People aged 18 and above are voting for lawmakers in both the lower house Chamber of Deputies and the Senate, the upper house of parliament.

Balloting began at 7 a.m. local time (0500 GMT) and will run until 11 p.m., with the exit polls being released when voting ends.

But it may take hours before a precise seat count is available due to complex calculations required by a hybrid proportional/first-past-the-post electoral law.

The snap general election was triggered by outgoing Prime Minister Mario Draghi's resignation in July when the populist 5-Star Movement —one of the several parties in Draghi's marquee coalition, which included leftists, right-wing and centrist parties— decided to withdraw its support for the prime minister's economic aid decree.

Draghi, who was chosen by the president to form a government after the previous 5-Star-led government bundled, has said that he will not contest again.

The key election also comes at a time when Europe is reeling from the effects of Russia's war in Ukraine.

The vote could see a return to Italy's most right-wing government since World War II — bringing euroskeptic populists to the heart of Europe.

There are five main candidates—including three former heads of government and two far-right leaders—vying for power in the elections.

A right-wing alliance led by Giorgia Meloni's Brothers of Italy party appears to be leading in as per the opinion polls and looks set to take office in a coalition with the far-right League and Silvio Berlusconi's Forza Italia parties.

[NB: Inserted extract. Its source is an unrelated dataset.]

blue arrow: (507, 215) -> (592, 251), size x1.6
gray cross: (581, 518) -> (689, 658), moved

Meloni—who has previously expressed admiration for former Italian fascist dictator Benito Mussolini—could become Italy's first female prime minister.

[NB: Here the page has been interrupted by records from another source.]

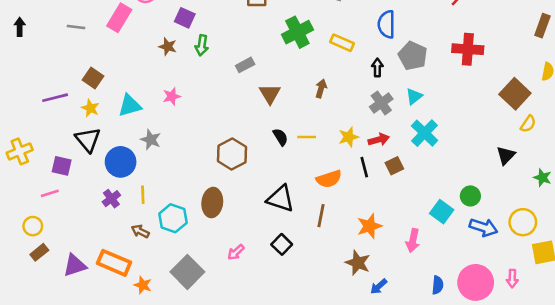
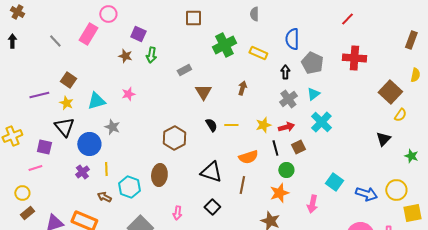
gray line: (76, 27) -> (55, 41), turned 40
green circle: (470, 196) -> (286, 170), moved
pink arrow: (236, 252) -> (177, 213), turned -40

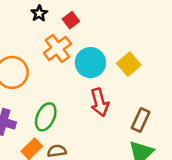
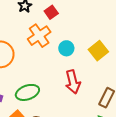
cyan circle: (90, 63) -> (66, 48), size x0.6
green ellipse: (46, 117) -> (27, 92), turned 45

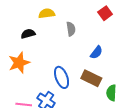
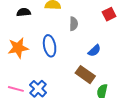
black semicircle: (28, 34) -> (24, 12), moved
blue ellipse: (62, 77) -> (50, 46), moved

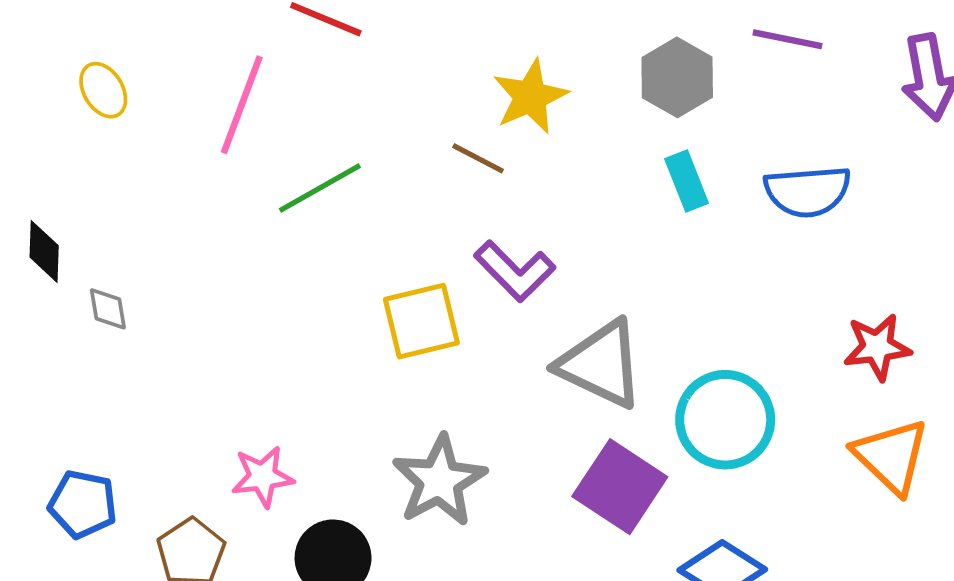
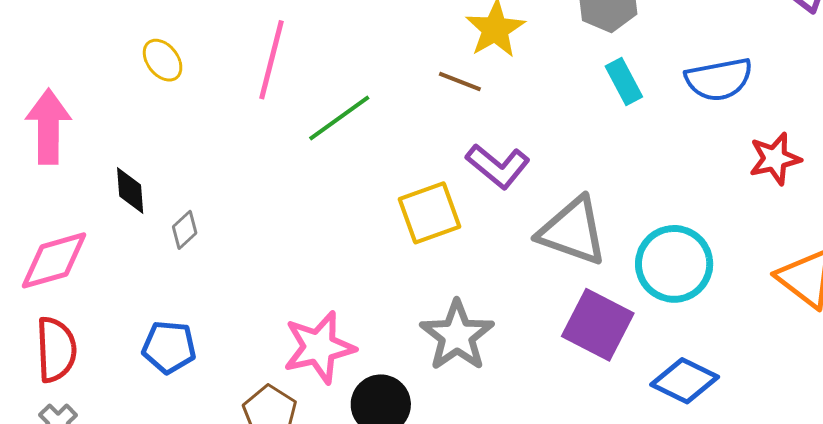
gray diamond: (108, 309) -> (185, 230), turned 63
red star: (877, 347) -> (775, 159), moved
pink star: (263, 477) -> (319, 347), size x1.5
blue pentagon: (83, 504) -> (169, 347), moved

The frontrunner for the center-left alliance is the Democratic Party led by Enrico Letta.

There are speculations that support for the 5-Star Movement has gained some momentum in the last few days. A late surge by the left-leaning party could put the rightist alliance's chances of clinching a majority in the Senate in jeopardy, making the process of forming a government more complex.

If Meloni's Brothers of Italy party manages to become the strongest force in the center-right populist coalition governing Italy, it could impact Rome's relationship with the EU.